* [Task to complete] Reproduce the excerpt on extending the F# fold builder in full, character for character, with its code and its line breaks intact.

* [Page extract]

You can extend any of these to handle additional foldable types, including non-enumerable ones, although you need to do it one by one:

type FoldBuilder<'T> with
    member inline builder.For (option : _ option, [<InlineIfLambda>] body : _ -> FoldBuilderCode<_>) =
        FoldBuilderCode<'T> (fun sm ->
            match option with
            | Some x -> (body x).Invoke &sm
            | None -> ())

let two = fold 1 { for x in Some 1 -> (+) x }

type FoldBuilder<'T> with
    member inline builder.For (result : Result<_, _>, [<InlineIfLambda>] body : _ -> FoldBuilderCode<_>) =
        FoldBuilderCode<'T> (fun sm ->
            match result with
            | Ok x -> (body x).Invoke &sm
            | Error _ -> ())

let three = fold 1 { for x in Ok 2 -> (+) x }

I guess you could also do something like this, although again you'd still need to explicitly define extensions:

[<Extension>]
type FoldBuilderExtensions =
    [<Extension>]
    static member inline For<
        'Input,
        'Extensions,
        'Intermediate,
        'State when ('Input or 'Extensions) : (static member Fold : ('State -> 'Intermediate -> 'State) * 'State * 'Input -> 'State)
        > (
            _builder : FoldBuilder<'State, 'Extensions>,
            foldable : 'Input,
            [<InlineIfLambda>] body : 'Intermediate -> FoldBuilderCode<'State>
        ) =
        let folder sm x =
            let mutable sm = sm
            (body x).Invoke &sm
            sm

        let inline call folder state input = ((^Input or ^Extensions) : (static member Fold : ('State -> 'Intermediate -> 'State) * 'State * 'Input -> 'State) (folder, state, input))

* [Provided data]

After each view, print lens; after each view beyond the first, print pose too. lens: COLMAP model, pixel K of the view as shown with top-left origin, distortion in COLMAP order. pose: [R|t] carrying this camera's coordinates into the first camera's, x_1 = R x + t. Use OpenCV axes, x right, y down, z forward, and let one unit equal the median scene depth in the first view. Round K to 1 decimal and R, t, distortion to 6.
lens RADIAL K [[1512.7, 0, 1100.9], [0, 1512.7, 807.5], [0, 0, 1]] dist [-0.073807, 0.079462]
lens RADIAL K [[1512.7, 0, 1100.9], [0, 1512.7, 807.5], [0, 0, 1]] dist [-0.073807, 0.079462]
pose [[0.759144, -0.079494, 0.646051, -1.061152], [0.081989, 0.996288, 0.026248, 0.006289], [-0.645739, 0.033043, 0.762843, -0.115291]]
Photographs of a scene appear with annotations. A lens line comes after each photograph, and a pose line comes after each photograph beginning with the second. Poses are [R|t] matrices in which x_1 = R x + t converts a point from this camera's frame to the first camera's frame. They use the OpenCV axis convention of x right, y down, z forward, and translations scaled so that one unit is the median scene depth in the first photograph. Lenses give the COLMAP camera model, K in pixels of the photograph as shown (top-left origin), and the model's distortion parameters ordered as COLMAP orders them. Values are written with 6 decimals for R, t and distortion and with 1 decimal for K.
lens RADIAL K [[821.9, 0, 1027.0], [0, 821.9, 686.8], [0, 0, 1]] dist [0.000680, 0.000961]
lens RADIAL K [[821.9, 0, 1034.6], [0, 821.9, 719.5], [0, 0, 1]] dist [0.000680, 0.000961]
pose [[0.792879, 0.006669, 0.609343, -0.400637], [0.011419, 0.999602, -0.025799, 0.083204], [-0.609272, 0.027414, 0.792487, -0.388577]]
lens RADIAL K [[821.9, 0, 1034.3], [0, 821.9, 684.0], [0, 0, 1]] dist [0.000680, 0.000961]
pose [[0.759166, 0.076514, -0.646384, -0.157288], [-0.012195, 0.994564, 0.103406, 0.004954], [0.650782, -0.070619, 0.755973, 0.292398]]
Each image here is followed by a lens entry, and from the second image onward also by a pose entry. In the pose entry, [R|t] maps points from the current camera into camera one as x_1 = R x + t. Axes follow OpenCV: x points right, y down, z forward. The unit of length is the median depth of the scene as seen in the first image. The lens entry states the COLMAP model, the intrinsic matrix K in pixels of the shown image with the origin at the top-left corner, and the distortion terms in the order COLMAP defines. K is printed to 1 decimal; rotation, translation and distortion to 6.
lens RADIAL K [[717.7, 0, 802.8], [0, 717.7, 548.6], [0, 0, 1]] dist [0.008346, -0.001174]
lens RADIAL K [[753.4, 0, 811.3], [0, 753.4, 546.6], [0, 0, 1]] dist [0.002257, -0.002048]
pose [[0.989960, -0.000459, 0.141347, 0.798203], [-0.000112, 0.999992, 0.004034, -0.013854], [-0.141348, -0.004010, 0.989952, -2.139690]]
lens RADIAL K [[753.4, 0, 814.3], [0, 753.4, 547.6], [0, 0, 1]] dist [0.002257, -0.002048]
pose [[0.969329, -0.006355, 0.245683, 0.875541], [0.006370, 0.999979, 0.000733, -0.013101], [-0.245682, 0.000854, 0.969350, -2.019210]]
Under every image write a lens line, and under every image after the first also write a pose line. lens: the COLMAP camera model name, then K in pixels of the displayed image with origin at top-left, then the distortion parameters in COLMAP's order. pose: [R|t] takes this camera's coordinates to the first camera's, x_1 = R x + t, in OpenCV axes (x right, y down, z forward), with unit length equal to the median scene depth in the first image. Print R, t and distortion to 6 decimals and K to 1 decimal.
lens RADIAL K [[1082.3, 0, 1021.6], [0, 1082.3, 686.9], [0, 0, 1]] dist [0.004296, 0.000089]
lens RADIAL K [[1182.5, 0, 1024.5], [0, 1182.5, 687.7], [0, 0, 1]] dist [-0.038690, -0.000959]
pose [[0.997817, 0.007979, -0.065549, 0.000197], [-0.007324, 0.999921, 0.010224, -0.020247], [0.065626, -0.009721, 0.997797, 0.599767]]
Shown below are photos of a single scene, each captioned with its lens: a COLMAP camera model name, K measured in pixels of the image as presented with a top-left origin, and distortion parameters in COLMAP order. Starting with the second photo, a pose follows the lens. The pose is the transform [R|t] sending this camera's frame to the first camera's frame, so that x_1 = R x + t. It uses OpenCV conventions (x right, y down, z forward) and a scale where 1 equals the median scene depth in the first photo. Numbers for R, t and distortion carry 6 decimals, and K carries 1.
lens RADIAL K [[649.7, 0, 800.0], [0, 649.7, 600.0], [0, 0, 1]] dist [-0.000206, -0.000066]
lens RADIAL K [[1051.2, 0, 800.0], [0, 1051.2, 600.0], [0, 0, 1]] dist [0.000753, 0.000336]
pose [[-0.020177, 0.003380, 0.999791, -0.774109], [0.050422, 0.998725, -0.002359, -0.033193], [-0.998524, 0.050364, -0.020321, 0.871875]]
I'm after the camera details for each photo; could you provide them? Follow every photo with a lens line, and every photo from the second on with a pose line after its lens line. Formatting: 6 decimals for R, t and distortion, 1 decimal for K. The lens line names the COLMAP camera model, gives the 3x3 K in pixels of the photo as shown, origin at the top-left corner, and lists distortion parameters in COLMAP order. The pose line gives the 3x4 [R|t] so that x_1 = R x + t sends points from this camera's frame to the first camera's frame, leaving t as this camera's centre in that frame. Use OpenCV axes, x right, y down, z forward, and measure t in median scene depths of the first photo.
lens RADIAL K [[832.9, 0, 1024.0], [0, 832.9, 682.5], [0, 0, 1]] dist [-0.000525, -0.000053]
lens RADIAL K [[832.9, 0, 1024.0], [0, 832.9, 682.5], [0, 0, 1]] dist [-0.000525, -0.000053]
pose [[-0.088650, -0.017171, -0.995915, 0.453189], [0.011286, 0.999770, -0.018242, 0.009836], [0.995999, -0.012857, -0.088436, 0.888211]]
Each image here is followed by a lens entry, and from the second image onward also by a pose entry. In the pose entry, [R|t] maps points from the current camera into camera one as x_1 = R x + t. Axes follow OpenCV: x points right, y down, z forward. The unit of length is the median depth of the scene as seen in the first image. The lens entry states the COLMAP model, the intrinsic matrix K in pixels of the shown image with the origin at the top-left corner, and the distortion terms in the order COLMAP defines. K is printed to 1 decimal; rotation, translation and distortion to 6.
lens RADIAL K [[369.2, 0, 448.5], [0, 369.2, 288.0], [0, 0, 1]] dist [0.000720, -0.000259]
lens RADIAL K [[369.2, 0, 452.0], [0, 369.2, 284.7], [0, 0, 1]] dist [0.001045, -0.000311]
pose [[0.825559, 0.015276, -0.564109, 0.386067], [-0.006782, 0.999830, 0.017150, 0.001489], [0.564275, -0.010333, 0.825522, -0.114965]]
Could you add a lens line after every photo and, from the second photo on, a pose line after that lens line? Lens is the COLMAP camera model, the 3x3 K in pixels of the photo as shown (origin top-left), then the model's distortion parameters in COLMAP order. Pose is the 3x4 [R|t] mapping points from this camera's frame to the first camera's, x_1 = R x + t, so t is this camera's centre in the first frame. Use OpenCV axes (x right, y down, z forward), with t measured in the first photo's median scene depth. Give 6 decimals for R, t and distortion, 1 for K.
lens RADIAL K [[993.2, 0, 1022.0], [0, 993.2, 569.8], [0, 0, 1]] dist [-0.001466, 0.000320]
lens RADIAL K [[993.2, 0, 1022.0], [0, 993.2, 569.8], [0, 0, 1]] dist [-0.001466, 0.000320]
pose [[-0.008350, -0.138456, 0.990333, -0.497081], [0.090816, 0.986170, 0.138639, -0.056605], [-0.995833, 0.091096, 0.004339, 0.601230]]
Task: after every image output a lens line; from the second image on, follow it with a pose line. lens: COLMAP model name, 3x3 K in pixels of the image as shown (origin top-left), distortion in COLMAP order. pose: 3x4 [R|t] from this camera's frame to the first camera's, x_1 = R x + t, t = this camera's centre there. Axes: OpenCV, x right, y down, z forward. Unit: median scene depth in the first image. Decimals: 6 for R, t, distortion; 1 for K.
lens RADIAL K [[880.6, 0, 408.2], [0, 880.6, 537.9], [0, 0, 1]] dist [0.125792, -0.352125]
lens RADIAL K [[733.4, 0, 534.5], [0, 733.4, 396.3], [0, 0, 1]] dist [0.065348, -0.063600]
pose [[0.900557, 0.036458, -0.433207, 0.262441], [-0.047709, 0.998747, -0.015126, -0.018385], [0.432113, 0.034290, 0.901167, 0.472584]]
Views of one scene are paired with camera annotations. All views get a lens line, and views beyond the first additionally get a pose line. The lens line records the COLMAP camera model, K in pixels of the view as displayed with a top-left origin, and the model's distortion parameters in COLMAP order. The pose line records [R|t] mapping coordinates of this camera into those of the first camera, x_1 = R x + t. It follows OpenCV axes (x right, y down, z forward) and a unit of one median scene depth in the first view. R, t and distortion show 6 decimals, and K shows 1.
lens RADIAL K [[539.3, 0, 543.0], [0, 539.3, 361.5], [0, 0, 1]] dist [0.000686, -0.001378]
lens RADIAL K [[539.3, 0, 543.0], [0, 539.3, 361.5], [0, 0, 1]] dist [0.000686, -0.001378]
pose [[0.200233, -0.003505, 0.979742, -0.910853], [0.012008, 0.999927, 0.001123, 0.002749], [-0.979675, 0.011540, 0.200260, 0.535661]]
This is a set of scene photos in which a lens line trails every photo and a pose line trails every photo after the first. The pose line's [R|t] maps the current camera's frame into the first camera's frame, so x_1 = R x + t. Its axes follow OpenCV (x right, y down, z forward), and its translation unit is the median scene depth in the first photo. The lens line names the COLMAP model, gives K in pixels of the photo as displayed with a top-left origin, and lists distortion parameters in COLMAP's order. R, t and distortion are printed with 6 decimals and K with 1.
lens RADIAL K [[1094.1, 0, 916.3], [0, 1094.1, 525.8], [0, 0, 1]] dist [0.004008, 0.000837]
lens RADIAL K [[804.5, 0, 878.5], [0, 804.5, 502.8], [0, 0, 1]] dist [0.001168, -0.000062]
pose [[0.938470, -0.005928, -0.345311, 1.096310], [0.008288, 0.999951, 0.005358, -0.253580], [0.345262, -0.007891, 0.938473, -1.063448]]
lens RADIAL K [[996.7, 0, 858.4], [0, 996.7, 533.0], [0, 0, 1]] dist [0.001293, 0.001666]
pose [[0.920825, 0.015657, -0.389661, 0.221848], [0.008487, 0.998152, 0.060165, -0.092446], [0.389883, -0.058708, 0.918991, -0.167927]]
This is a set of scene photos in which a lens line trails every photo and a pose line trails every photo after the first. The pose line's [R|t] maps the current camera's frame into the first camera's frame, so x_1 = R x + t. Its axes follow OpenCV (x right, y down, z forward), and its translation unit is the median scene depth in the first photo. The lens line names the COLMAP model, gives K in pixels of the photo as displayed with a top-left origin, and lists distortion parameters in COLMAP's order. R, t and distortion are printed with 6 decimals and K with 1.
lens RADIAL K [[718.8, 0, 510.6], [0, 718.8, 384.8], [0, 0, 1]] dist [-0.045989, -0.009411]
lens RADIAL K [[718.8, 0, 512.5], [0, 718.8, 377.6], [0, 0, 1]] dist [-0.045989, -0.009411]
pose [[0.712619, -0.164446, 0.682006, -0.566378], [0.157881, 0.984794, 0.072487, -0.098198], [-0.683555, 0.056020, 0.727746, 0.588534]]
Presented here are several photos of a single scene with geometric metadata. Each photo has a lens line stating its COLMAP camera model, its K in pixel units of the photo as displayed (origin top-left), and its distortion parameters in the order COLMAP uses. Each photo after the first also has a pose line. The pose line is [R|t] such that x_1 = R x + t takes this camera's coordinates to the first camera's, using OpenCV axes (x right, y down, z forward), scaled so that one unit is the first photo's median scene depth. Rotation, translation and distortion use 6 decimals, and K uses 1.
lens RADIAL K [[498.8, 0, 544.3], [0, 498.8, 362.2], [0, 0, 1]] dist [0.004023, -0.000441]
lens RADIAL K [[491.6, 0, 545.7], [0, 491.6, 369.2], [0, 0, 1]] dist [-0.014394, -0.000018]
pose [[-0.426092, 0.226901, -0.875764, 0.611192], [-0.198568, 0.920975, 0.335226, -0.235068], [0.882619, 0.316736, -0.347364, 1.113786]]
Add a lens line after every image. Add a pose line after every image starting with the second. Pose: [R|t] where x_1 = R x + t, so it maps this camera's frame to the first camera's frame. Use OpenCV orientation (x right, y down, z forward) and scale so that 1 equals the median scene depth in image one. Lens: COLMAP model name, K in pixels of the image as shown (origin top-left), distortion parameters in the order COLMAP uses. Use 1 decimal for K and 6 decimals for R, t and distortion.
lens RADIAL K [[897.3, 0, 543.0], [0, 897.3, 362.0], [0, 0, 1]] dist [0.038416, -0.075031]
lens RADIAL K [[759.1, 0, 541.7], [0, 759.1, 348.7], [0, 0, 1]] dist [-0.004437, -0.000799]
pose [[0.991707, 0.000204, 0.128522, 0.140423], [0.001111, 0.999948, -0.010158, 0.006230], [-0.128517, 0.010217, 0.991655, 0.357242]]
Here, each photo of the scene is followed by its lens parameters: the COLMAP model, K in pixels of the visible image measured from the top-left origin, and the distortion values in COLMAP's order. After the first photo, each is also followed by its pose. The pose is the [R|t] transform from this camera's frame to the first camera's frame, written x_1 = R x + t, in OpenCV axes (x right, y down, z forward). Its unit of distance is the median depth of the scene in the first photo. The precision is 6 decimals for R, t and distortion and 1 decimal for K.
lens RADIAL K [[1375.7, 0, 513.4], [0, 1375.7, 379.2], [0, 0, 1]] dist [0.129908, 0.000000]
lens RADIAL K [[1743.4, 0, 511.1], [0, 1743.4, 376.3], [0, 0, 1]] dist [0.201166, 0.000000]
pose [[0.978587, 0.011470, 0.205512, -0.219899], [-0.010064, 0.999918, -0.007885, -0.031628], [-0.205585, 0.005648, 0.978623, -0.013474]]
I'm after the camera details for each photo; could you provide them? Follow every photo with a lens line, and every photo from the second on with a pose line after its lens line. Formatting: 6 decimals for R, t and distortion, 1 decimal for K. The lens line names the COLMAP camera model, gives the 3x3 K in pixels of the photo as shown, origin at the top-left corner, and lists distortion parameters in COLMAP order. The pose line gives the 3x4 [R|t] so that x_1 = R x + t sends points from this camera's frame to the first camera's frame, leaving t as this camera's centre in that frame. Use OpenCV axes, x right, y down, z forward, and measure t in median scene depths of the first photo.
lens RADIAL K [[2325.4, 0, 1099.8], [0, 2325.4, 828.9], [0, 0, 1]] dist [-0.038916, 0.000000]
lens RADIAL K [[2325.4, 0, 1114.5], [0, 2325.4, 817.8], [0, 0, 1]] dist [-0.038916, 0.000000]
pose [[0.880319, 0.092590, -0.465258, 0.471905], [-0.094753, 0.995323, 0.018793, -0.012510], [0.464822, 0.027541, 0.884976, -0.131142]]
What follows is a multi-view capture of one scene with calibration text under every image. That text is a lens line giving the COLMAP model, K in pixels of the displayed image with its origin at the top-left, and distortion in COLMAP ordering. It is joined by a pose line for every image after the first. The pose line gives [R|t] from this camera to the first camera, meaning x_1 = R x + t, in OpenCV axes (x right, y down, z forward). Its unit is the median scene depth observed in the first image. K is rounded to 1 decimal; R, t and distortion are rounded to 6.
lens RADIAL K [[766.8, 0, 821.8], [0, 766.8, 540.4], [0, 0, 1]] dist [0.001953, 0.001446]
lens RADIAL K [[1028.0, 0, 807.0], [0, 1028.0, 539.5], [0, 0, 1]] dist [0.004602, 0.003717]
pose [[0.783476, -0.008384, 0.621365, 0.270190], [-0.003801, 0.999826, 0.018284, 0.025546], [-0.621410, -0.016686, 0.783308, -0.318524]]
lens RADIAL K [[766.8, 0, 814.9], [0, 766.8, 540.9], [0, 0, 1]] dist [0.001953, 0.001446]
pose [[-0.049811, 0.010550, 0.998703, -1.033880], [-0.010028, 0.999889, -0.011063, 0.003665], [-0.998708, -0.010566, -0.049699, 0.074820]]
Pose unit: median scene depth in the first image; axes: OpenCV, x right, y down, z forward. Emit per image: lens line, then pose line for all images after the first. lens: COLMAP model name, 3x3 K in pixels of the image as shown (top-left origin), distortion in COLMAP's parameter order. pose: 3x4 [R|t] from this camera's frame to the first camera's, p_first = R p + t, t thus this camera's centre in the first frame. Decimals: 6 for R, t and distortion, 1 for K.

* [Answer to this task]
You can extend any of these to handle additional foldable types, including non-enumerable ones, although you need to do it one by one:

type FoldBuilder<'T> with
    member inline builder.For (option : _ option, [<InlineIfLambda>] body : _ -> FoldBuilderCode<_>) =
        FoldBuilderCode<'T> (fun sm ->
            match option with
            | Some x -> (body x).Invoke &sm
            | None -> ())

let two = fold 1 { for x in Some 1 -> (+) x }

type FoldBuilder<'T> with
    member inline builder.For (result : Result<_, _>, [<InlineIfLambda>] body : _ -> FoldBuilderCode<_>) =
        FoldBuilderCode<'T> (fun sm ->
            match result with
            | Ok x -> (body x).Invoke &sm
            | Error _ -> ())

let three = fold 1 { for x in Ok 2 -> (+) x }

I guess you could also do something like this, although again you'd still need to explicitly define extensions:

[<Extension>]
type FoldBuilderExtensions =
    [<Extension>]
    static member inline For<
        'Input,
        'Extensions,
        'Intermediate,
        'State when ('Input or 'Extensions) : (static member Fold : ('State -> 'Intermediate -> 'State) * 'State * 'Input -> 'State)
        > (
            _builder : FoldBuilder<'State, 'Extensions>,
            foldable : 'Input,
            [<InlineIfLambda>] body : 'Intermediate -> FoldBuilderCode<'State>
        ) =
        let folder sm x =
            let mutable sm = sm
            (body x).Invoke &sm
            sm

        let inline call folder state input = ((^Input or ^Extensions) : (static member Fold : ('State -> 'Intermediate -> 'State) * 'State * 'Input -> 'State) (folder, state, input))